The results come from security company Trend Micro who published its Head in the Clouds study, stating that a dangerous amount of workers around the globe are using their personal devices to access sensitive corporate information, leaving the door open to potential outside actors.
The study took responses from 13,200 employees working in 27 countries around the globe to find out their organisation’s attitude and approach toward cybersecurity, with the help of Dr Linda K Kaye, a cyberpsychology academic from the Edge Hill University.
TrendMicro is reporting that 39% of its 13,200 respondents said they were guilty of accessing corporate data and cloud storage networks via their personal computers, smartphones and tablets.
In addition to this, the study found that 52% of remote workers around the globe had their personal devices connected to smart devices around their home, which presents another potential opportunity for hackers looking to access personal information of the individual, or their employer.
TrendMicro says that this is particularly disastrous, considering that more than one-third (36%) of those remote workers failed to implement even the most basic of password protections on their devices.
Bharat Mistry, TrendMicro’s principal security strategist notes in the report that smart devices, connected to the internet of things (IoT) “has empowered simple devices with computing and connectivity, but not necessarily adequate security capabilities.”
Grab Your Free ISO Gap Analysis Checklist
“This threat is amplified as an age of mass remote work blurs the lines between private and company devices, putting both personal and business data in the firing line,” he said.
Finally, TrendMicro says it’s important to note the amount of remote workers accessing these cloud storage networks and their organisation’s internal network via a home internet connection.
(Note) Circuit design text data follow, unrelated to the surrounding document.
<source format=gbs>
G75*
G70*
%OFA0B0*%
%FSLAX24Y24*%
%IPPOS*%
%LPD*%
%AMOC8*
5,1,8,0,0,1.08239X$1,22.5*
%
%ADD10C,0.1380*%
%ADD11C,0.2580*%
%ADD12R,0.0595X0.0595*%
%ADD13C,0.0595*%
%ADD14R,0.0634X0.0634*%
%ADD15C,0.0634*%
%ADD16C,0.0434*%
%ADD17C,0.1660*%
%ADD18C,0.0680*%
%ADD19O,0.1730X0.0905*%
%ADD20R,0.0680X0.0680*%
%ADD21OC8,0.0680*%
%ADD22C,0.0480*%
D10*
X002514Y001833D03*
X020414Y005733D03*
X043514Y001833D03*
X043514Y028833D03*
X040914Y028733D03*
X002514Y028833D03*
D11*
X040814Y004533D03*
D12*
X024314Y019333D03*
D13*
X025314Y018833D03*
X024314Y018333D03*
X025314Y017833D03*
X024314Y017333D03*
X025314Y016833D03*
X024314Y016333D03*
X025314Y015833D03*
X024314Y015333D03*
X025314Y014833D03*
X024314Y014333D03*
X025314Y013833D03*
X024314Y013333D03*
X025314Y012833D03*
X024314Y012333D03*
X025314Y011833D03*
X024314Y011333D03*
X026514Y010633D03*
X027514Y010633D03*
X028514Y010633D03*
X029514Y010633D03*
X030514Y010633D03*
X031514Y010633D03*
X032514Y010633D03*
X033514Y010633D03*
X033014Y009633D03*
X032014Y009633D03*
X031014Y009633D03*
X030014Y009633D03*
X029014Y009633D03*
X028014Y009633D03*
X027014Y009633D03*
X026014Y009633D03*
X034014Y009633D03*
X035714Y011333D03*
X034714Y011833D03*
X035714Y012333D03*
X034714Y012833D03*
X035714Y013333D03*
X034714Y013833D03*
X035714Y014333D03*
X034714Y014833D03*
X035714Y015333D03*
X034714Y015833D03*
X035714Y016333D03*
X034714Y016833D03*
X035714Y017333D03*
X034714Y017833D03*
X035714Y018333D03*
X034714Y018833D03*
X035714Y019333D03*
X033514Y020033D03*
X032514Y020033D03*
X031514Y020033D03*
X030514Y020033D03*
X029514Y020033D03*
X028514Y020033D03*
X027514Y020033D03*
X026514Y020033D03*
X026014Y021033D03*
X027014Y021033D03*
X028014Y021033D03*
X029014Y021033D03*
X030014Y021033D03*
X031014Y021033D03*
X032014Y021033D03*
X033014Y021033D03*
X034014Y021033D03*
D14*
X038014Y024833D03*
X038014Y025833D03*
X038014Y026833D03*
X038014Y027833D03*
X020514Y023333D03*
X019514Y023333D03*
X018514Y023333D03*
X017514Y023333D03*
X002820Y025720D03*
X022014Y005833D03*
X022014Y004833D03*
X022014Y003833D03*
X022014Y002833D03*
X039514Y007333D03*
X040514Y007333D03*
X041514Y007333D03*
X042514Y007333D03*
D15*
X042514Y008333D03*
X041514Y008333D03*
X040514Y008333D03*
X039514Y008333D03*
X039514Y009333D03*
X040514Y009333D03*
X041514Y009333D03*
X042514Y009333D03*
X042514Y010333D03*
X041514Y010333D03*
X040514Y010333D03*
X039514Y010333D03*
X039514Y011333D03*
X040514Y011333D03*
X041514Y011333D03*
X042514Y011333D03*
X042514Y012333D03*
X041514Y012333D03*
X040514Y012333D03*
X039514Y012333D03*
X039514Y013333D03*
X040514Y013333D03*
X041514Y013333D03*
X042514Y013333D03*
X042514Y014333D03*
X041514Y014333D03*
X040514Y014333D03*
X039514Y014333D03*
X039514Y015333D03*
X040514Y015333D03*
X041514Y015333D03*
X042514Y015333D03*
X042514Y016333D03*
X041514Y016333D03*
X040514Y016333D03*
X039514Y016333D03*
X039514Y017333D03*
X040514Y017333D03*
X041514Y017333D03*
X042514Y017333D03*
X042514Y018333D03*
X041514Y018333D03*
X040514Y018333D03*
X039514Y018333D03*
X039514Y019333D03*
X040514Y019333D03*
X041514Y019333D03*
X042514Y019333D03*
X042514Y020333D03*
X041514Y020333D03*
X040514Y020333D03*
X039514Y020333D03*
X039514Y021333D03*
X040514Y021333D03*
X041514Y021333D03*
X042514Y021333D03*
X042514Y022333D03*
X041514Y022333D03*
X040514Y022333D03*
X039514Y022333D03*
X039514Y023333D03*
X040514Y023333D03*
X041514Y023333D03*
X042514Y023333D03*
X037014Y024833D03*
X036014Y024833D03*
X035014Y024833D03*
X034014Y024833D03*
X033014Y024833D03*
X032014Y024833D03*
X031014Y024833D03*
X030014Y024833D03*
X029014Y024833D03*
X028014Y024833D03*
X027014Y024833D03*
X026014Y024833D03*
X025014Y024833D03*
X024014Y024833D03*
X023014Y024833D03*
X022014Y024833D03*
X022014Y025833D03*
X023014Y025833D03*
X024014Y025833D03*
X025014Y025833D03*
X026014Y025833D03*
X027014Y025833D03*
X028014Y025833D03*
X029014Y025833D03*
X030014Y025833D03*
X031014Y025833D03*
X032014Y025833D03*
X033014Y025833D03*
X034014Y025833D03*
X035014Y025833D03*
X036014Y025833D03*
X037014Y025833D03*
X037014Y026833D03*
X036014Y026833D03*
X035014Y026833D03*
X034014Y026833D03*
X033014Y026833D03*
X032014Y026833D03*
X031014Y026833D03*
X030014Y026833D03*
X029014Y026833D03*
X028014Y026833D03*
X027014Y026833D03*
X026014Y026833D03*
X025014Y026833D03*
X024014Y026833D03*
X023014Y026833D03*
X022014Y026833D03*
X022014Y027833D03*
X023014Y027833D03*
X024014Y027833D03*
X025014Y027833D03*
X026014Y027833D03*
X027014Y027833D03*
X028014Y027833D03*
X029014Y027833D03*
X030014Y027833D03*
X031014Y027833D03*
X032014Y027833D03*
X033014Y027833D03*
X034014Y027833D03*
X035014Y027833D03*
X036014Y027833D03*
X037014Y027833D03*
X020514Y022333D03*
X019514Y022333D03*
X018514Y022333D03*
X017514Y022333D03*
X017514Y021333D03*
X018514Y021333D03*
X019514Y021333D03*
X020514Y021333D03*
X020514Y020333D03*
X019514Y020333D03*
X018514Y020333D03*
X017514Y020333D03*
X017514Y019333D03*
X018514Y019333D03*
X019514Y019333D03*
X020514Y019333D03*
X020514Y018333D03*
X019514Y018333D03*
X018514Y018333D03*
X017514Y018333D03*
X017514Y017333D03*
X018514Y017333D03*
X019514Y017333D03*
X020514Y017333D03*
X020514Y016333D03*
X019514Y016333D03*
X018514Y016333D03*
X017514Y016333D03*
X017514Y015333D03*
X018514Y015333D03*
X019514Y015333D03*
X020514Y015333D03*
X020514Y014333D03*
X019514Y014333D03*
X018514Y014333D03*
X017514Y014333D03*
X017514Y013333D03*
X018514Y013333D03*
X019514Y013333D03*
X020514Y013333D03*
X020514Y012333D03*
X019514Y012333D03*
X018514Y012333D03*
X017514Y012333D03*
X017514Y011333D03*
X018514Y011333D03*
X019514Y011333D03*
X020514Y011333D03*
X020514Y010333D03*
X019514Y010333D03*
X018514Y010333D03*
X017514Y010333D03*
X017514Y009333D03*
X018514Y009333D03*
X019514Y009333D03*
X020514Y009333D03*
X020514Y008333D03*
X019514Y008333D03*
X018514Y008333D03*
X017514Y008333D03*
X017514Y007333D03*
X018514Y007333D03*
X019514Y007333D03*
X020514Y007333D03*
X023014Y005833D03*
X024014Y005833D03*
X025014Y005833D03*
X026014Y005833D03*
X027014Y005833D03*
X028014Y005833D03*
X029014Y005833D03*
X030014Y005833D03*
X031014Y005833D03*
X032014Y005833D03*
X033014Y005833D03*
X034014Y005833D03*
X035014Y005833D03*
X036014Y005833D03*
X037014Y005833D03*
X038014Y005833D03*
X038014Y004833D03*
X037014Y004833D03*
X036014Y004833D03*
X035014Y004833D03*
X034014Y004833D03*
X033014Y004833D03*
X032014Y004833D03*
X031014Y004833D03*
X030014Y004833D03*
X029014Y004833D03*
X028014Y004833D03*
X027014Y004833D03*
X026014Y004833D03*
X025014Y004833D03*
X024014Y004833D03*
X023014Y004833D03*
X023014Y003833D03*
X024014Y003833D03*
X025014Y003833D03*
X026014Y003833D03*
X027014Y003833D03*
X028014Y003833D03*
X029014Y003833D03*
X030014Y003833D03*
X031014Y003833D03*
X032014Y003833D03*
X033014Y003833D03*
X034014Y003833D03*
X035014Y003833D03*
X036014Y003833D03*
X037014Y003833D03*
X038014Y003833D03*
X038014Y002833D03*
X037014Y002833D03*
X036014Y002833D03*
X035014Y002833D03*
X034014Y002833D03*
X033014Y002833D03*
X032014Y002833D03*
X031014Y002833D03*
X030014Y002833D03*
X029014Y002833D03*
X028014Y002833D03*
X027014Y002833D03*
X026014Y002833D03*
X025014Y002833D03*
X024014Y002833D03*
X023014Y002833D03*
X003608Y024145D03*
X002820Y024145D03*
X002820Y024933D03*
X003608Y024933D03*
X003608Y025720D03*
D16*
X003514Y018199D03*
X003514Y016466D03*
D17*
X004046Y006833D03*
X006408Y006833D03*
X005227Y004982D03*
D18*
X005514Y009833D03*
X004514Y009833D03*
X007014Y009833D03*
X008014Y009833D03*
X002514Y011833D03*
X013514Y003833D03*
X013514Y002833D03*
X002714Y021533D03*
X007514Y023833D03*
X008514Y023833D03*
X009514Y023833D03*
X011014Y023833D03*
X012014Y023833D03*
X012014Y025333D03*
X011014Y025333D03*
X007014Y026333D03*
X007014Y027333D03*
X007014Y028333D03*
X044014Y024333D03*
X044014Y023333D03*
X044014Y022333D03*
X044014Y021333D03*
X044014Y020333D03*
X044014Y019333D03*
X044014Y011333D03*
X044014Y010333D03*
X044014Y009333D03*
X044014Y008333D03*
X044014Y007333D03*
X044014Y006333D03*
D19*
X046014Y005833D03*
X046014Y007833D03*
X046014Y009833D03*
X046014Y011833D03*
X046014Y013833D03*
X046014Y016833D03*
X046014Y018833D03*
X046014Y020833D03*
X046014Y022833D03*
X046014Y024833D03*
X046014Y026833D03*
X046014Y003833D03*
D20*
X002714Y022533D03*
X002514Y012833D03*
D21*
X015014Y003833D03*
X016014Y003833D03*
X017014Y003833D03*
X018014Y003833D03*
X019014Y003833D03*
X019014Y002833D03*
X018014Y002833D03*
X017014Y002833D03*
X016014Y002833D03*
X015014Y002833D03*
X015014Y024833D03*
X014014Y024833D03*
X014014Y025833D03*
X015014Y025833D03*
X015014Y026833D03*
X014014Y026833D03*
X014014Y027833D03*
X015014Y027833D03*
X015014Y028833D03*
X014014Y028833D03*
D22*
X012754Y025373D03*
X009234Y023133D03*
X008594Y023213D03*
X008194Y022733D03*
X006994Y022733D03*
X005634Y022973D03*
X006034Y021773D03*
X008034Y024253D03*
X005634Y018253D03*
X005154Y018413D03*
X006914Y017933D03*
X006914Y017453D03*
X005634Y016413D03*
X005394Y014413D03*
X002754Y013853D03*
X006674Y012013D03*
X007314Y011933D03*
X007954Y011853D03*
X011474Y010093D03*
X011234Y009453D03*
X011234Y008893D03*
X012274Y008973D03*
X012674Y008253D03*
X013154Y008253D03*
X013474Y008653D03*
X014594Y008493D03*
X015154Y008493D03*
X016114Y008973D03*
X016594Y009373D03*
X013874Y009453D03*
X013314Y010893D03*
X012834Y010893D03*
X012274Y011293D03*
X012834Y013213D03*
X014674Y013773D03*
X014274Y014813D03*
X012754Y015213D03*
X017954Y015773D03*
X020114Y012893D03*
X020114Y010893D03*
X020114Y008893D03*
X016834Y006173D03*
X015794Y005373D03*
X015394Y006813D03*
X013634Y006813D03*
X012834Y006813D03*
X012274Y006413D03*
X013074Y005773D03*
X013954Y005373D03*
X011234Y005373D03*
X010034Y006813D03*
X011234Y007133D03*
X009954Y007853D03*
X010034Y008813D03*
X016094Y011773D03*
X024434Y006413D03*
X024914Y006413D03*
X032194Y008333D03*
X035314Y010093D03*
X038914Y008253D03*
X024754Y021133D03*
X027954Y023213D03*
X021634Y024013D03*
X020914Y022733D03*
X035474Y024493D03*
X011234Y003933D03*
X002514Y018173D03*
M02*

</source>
A reported 70% of employees were found to be logging on to sensitive networks with their home internet connection, which can present another avenue for unauthorised access from a third party.
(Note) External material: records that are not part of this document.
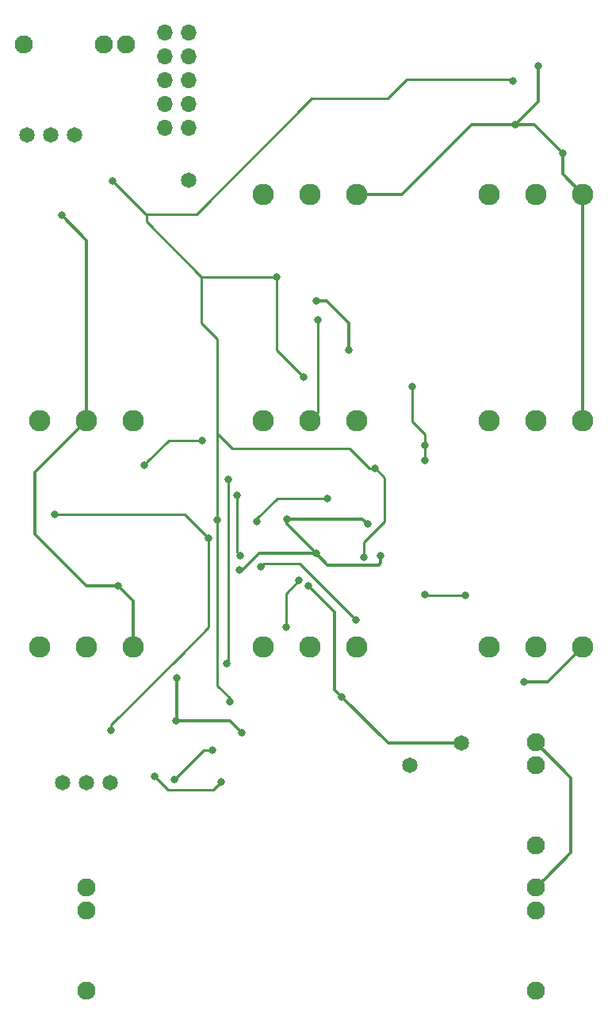
<source format=gbr>
G04 #@! TF.GenerationSoftware,KiCad,Pcbnew,(5.1.4-0-10_14)*
G04 #@! TF.CreationDate,2019-11-18T15:59:10-08:00*
G04 #@! TF.ProjectId,DS8,4453382e-6b69-4636-9164-5f7063625858,rev?*
G04 #@! TF.SameCoordinates,Original*
G04 #@! TF.FileFunction,Copper,L2,Bot*
G04 #@! TF.FilePolarity,Positive*
%FSLAX46Y46*%
G04 Gerber Fmt 4.6, Leading zero omitted, Abs format (unit mm)*
G04 Created by KiCad (PCBNEW (5.1.4-0-10_14)) date 2019-11-18 15:59:10*
%MOMM*%
%LPD*%
G04 APERTURE LIST*
%ADD10C,1.651000*%
%ADD11C,2.286000*%
%ADD12C,1.930400*%
%ADD13O,1.700000X1.700000*%
%ADD14C,0.800000*%
%ADD15C,0.300000*%
%ADD16C,0.250000*%
G04 APERTURE END LIST*
D10*
X48930000Y29830000D03*
X43430000Y27500000D03*
X19780000Y89870000D03*
X7620000Y94742000D03*
X5080000Y94742000D03*
X2540000Y94742000D03*
D11*
X3890000Y40132000D03*
X8890000Y40132000D03*
X13890000Y40132000D03*
D10*
X6350000Y25654000D03*
X8890000Y25654000D03*
X11430000Y25654000D03*
D12*
X56896000Y27482800D03*
X56896000Y29895800D03*
X56896000Y18923000D03*
D11*
X51896000Y40132000D03*
X56896000Y40132000D03*
X61896000Y40132000D03*
X51896000Y88392000D03*
X56896000Y88392000D03*
X61896000Y88392000D03*
X27766000Y40132000D03*
X32766000Y40132000D03*
X37766000Y40132000D03*
D13*
X17272000Y105664000D03*
X19812000Y105664000D03*
X17272000Y103124000D03*
X19812000Y103124000D03*
X17272000Y100584000D03*
X19812000Y100584000D03*
X17272000Y98044000D03*
X19812000Y98044000D03*
X17272000Y95504000D03*
X19812000Y95504000D03*
D12*
X8890000Y12006800D03*
X8890000Y14419800D03*
X8890000Y3447000D03*
D11*
X3890000Y64262000D03*
X8890000Y64262000D03*
X13890000Y64262000D03*
X27766000Y64262000D03*
X32766000Y64262000D03*
X37766000Y64262000D03*
X27766000Y88392000D03*
X32766000Y88392000D03*
X37766000Y88392000D03*
X51896000Y64262000D03*
X56896000Y64262000D03*
X61896000Y64262000D03*
D12*
X10718800Y104394000D03*
X13131800Y104394000D03*
X2159000Y104394000D03*
X56896000Y12006800D03*
X56896000Y14419800D03*
X56896000Y3447000D03*
D14*
X36168000Y34798000D03*
X30310000Y53710000D03*
X38910000Y53180000D03*
X40310000Y49850000D03*
X55580000Y36390000D03*
X57100000Y102040000D03*
X59740000Y92790000D03*
X54700000Y95850000D03*
X36940000Y71790000D03*
X33450000Y76990000D03*
X18430000Y32190000D03*
X33390000Y50100000D03*
X25470000Y30920000D03*
X18540000Y36790000D03*
X12260000Y46620000D03*
X6210000Y86140000D03*
X32610000Y46590000D03*
X25200000Y48330000D03*
X33620000Y74970000D03*
X16190000Y26320000D03*
X23250000Y25709998D03*
X18240000Y25960000D03*
X22300000Y29120000D03*
X11690000Y89790000D03*
X29230000Y79590000D03*
X54430000Y100440000D03*
X24160000Y34230000D03*
X32110000Y68890000D03*
X38520000Y49690000D03*
X39700000Y59130000D03*
X22830000Y53610000D03*
X21240000Y62089988D03*
X15030000Y59470000D03*
X11520000Y31210000D03*
X5460000Y54260000D03*
X21930000Y51700000D03*
X27080000Y53500000D03*
X34650000Y55960000D03*
X30190000Y42210000D03*
X31570000Y47180000D03*
X49370000Y45580000D03*
X45020000Y45660000D03*
X45020000Y60000000D03*
X43650000Y67890000D03*
X45020000Y61580000D03*
X37650000Y42970000D03*
X27507660Y48632340D03*
X24000000Y57990000D03*
X23850000Y38300000D03*
X24990000Y56270000D03*
X25280000Y49870000D03*
D15*
X57100000Y98250000D02*
X54700000Y95850000D01*
X57100000Y102040000D02*
X57100000Y98250000D01*
X56680000Y95850000D02*
X59740000Y92790000D01*
X54700000Y95850000D02*
X56680000Y95850000D01*
X59740000Y90548000D02*
X61896000Y88392000D01*
X59740000Y92790000D02*
X59740000Y90548000D01*
X54700000Y95850000D02*
X50000000Y95850000D01*
X42542000Y88392000D02*
X37766000Y88392000D01*
X50000000Y95850000D02*
X42542000Y88392000D01*
X61896000Y88392000D02*
X61896000Y64262000D01*
X33450000Y76990000D02*
X34560000Y76990000D01*
X36940000Y74610000D02*
X36940000Y71790000D01*
X34560000Y76990000D02*
X36940000Y74610000D01*
X38380000Y53710000D02*
X38910000Y53180000D01*
X30310000Y53710000D02*
X38380000Y53710000D01*
X30310000Y53180000D02*
X30310000Y53710000D01*
X33390000Y50100000D02*
X30310000Y53180000D01*
X40310000Y49850000D02*
X40310000Y49070000D01*
X40310000Y49070000D02*
X40080000Y48840000D01*
X34650000Y48840000D02*
X33390000Y50100000D01*
X40080000Y48840000D02*
X34650000Y48840000D01*
X24200000Y32190000D02*
X25470000Y30920000D01*
X18430000Y32190000D02*
X24200000Y32190000D01*
X18540000Y32300000D02*
X18430000Y32190000D01*
X18540000Y36790000D02*
X18540000Y32300000D01*
X13890000Y44990000D02*
X12260000Y46620000D01*
X13890000Y40132000D02*
X13890000Y44990000D01*
X12260000Y46620000D02*
X8840000Y46620000D01*
X8840000Y46620000D02*
X3380000Y52080000D01*
X3380000Y58752000D02*
X8890000Y64262000D01*
X3380000Y52080000D02*
X3380000Y58752000D01*
X8890000Y83460000D02*
X6210000Y86140000D01*
X8890000Y64262000D02*
X8890000Y83460000D01*
X58154000Y36390000D02*
X61896000Y40132000D01*
X55580000Y36390000D02*
X58154000Y36390000D01*
X60630000Y18153800D02*
X57861199Y15384999D01*
X57861199Y15384999D02*
X56896000Y14419800D01*
X60630000Y26161800D02*
X60630000Y18153800D01*
X56896000Y29895800D02*
X60630000Y26161800D01*
X41136000Y29830000D02*
X36168000Y34798000D01*
X48930000Y29830000D02*
X41136000Y29830000D01*
X35410000Y35556000D02*
X35410000Y43790000D01*
X35410000Y43790000D02*
X32610000Y46590000D01*
X36168000Y34798000D02*
X35410000Y35556000D01*
X25560000Y48330000D02*
X25200000Y48330000D01*
X27330000Y50100000D02*
X25560000Y48330000D01*
X33390000Y50100000D02*
X27330000Y50100000D01*
D16*
X33620000Y65116000D02*
X32766000Y64262000D01*
X33620000Y74970000D02*
X33620000Y65116000D01*
X16190000Y26320000D02*
X17629999Y24880001D01*
X22850001Y25309999D02*
X23250000Y25709998D01*
X22420003Y24880001D02*
X22850001Y25309999D01*
X17629999Y24880001D02*
X22420003Y24880001D01*
X18240000Y25960000D02*
X21400000Y29120000D01*
X21400000Y29120000D02*
X22300000Y29120000D01*
X21130000Y79590000D02*
X29230000Y79590000D01*
X21130000Y79590000D02*
X21130000Y74660000D01*
X21130000Y74660000D02*
X22830000Y72960000D01*
X22830000Y35980000D02*
X24160000Y34650000D01*
X24160000Y34650000D02*
X24160000Y34230000D01*
X22830000Y55940000D02*
X22830000Y35980000D01*
X22830000Y57180000D02*
X22830000Y57000000D01*
X22830000Y57180000D02*
X22830000Y55940000D01*
X22830000Y62890000D02*
X22830000Y57180000D01*
X22830000Y72960000D02*
X22830000Y62890000D01*
X11690000Y89790000D02*
X15205000Y86275000D01*
X16605000Y86275000D02*
X15205000Y86275000D01*
X54260000Y100610000D02*
X43100000Y100610000D01*
X54430000Y100440000D02*
X54260000Y100610000D01*
X20655000Y86275000D02*
X16605000Y86275000D01*
X41050000Y98560000D02*
X32940000Y98560000D01*
X43100000Y100610000D02*
X41050000Y98560000D01*
X32940000Y98560000D02*
X20655000Y86275000D01*
X15280000Y85440000D02*
X21130000Y79590000D01*
X15205000Y86275000D02*
X15280000Y86200000D01*
X15280000Y86200000D02*
X15280000Y85440000D01*
X22830000Y55940000D02*
X22830000Y53610000D01*
X29230000Y71770000D02*
X32110000Y68890000D01*
X29230000Y79590000D02*
X29230000Y71770000D01*
X40750000Y58160000D02*
X39740000Y59170000D01*
X39740000Y59170000D02*
X39700000Y59130000D01*
X38520000Y51270000D02*
X40750000Y53500000D01*
X40750000Y53500000D02*
X40750000Y58160000D01*
X38520000Y49690000D02*
X38520000Y51270000D01*
X37004315Y61260000D02*
X39134315Y59130000D01*
X24460000Y61260000D02*
X37004315Y61260000D01*
X39134315Y59130000D02*
X39700000Y59130000D01*
X22830000Y62890000D02*
X24460000Y61260000D01*
X21240000Y62089988D02*
X17649988Y62089988D01*
X15429999Y59869999D02*
X15030000Y59470000D01*
X17649988Y62089988D02*
X15429999Y59869999D01*
X11520000Y31210000D02*
X11270000Y31460000D01*
X21930000Y44800000D02*
X21930000Y51700000D01*
X21950000Y44780000D02*
X21930000Y44800000D01*
X21950000Y42205685D02*
X21950000Y44780000D01*
X11520000Y31210000D02*
X11520000Y31775685D01*
X18922157Y39177843D02*
X21950000Y42205685D01*
X11520000Y31775685D02*
X18922157Y39177843D01*
X19290000Y39545686D02*
X18922157Y39177843D01*
X19370000Y54260000D02*
X21930000Y51700000D01*
X5460000Y54260000D02*
X19370000Y54260000D01*
X29260000Y55960000D02*
X34650000Y55960000D01*
X27080000Y53500000D02*
X27080000Y53780000D01*
X27080000Y53780000D02*
X29260000Y55960000D01*
X30190000Y42210000D02*
X30190000Y45800000D01*
X30190000Y45800000D02*
X31570000Y47180000D01*
X49370000Y45580000D02*
X45100000Y45580000D01*
X45100000Y45580000D02*
X45020000Y45660000D01*
X43650000Y64140000D02*
X43650000Y67890000D01*
X45020000Y60000000D02*
X45020000Y61580000D01*
X45020000Y62770000D02*
X43650000Y64140000D01*
X45020000Y61580000D02*
X45020000Y62770000D01*
X37650000Y42970000D02*
X31670000Y48950000D01*
X31670000Y48950000D02*
X27825320Y48950000D01*
X27825320Y48950000D02*
X27507660Y48632340D01*
X24000000Y57990000D02*
X24000000Y38450000D01*
X24000000Y38450000D02*
X23850000Y38300000D01*
X24990000Y56270000D02*
X24990000Y50160000D01*
X24990000Y50160000D02*
X25280000Y49870000D01*
M02*

</source>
Sarah Coble of Infosecurity Magazine writes that “since home networks typically offer security protection that is inferior to what which a business can afford to implement, researchers expressed concern that attackers could access home networks, then use unprotected personal devices as a stepping stone into the corporate networks they’re connected to.”
Dr Linda Kaye notes in the report that “the fact that so many remote workers use personal devices for accessing corporate data and services suggests that there may be a lack of awareness about the security risks associated with this.”
“Tailored cybersecurity training which recognises the diversity of different users and their levels of awareness and attitudes around risks would be beneficial to help mitigate any security threats which may derive from these issues,” Dr Kaye added.
Dr Kaye noted four predominant attitudes towards cyber security, which include being fearful, ignorant, conscientious and a daredevil toward online activities.
Those that were anxious about their activity reported being concerned about doing something wrong, or exposing themselves or the organisation to an outside threat. They were found to be highly accountable to their employer, but not always aware of cyber risks and how to mitigate them. They “may” deploy risk avoidance strategies at the cost of productivity, according to Trend Micro.
Conscientious employees were the second personality trait mapped out by Dr Kaye, who says that they understand the risks associated with their role, they’re highly accountable to their employer and they actively take steps to both manage and avoid risks online.
The third type of employee is the ignorant employee, who lacks awareness of cyber risks, accountability to their employer and is careless about their online activity. The fourth and final personality mapped out is the daredevil-type, who is careless about cybersecurity, lacks accountability, and believes that the rules of cybersecurity don’t apply to them.